Besonders die Neuen Bürgerlichen sind gegen das Projekt. Nur weil man meine, dass es in Zukunft Überschwemmungen geben könnte, sollten nicht über 50 Millionen Kronen ausgegeben werden, so die Meinung von Jan Køpke Christensen. Die Partei stand mit dieser Aussage jedoch allein da.

Nicht-Thema wurde zum Thema

Ein Thema, das gar nicht auf der Tagesordnung stand, jedoch immer wieder wie eine erlöschende Flamme aufflackerte, war die „Fjordskole“. Die Spezialschule ist, das zeigten jüngste Untersuchungen, von Schimmelpilz befallen, was für schlechtes Raumklima sorgt. Um die Schule zu sanieren, müssen mehr als 50 Millionen Kronen aufgebracht werden. Venstres Thomas Andresen machte den Vorschlag, 17 Millionen Kronen als Anschub für die Sanierung zu verwenden. Das Geld kommt aus dem Anlagebudget der Kommune und ist im vergangenen Jahr nicht verwendet worden. Es sollte in das neue Jahr überführt werden. Das nutzte Sozialdemokrat und Vizebürgermeister Erik Uldall Hansen zum Widerspruch. 17 Millionen reichten bei Weitem nicht aus, die Schule wieder für Menschen nutzbar zu machen, sagte er.

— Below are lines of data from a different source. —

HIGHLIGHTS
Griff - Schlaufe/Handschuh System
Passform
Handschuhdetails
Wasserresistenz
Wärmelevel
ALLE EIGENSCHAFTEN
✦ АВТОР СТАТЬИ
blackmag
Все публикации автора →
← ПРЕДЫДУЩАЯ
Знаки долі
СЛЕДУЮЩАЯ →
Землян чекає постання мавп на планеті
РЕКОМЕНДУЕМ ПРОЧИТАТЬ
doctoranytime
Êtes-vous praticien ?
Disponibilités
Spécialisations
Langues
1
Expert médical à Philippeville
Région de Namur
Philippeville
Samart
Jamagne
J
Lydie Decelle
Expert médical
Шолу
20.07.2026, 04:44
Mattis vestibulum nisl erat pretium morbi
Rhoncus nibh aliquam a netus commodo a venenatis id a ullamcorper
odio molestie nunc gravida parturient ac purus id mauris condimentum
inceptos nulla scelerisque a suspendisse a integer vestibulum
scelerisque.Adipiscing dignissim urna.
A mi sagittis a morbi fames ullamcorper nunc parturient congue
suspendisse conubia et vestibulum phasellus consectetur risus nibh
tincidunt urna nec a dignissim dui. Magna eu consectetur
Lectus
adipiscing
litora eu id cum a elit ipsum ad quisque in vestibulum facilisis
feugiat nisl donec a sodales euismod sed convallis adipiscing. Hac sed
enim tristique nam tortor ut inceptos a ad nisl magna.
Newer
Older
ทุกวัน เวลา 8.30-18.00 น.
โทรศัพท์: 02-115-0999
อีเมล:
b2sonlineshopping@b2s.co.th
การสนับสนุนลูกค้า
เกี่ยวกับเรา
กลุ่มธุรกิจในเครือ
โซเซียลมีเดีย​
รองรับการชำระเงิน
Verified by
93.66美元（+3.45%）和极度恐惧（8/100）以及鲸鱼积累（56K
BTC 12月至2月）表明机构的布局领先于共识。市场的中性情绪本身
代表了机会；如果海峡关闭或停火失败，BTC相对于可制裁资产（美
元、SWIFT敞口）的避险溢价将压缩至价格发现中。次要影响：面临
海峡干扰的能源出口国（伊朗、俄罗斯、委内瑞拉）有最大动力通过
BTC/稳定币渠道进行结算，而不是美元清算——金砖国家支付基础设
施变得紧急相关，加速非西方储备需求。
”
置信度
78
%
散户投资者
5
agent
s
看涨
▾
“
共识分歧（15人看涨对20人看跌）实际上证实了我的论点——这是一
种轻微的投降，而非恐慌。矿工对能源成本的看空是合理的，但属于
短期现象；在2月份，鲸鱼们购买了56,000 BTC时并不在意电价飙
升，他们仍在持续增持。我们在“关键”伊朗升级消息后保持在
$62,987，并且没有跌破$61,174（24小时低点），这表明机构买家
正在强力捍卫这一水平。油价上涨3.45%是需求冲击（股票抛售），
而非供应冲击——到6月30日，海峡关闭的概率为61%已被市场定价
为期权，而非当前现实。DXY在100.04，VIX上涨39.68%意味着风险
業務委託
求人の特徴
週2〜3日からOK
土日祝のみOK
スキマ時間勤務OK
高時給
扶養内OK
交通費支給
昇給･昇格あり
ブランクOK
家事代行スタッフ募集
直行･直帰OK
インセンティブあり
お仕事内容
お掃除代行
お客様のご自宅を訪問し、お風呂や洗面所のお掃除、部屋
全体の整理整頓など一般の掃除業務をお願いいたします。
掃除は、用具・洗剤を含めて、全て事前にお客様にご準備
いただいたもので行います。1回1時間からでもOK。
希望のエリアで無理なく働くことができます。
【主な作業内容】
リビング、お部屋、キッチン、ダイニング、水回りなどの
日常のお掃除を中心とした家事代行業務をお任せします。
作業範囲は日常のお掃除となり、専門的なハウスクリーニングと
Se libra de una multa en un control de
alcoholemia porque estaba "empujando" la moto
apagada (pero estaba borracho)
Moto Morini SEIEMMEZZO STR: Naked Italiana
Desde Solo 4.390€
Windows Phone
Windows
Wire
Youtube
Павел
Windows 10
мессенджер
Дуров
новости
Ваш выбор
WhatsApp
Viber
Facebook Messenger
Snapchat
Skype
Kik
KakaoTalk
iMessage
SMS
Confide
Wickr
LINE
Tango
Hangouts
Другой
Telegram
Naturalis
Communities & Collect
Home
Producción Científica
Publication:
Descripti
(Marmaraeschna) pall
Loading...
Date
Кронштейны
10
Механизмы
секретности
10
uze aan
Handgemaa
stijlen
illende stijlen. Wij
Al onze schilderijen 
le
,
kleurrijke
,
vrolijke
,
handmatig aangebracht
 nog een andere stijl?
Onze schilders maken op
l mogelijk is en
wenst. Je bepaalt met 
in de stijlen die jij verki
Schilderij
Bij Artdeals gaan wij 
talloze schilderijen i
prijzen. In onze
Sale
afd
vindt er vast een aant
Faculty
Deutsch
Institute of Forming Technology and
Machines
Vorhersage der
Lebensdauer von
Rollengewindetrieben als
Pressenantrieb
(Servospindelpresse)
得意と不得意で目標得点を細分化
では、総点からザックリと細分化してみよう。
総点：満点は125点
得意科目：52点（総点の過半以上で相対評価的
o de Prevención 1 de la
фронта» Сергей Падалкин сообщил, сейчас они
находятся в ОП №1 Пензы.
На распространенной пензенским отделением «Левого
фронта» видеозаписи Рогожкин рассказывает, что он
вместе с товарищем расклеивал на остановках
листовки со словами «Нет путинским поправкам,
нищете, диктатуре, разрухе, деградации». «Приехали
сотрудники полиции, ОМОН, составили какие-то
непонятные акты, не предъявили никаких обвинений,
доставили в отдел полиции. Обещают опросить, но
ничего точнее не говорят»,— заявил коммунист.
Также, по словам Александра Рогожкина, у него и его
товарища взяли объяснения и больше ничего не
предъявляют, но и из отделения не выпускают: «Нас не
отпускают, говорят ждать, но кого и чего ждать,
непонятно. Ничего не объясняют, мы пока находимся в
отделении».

An dieser Stelle griff der konservative Bürgermeister Jan Riber Jakobsen ein und beendete den politischen Zwist mit dem Hinweis, dass die Fjordskole nicht Thema der Tagesordnung sei und man sich doch an die Spielregeln halten solle.

Die Fjordskole wird wohl bei einer der kommenden Stadtratssitzungen auf die Agenda kommen und die Politiker erneut beschäftigen.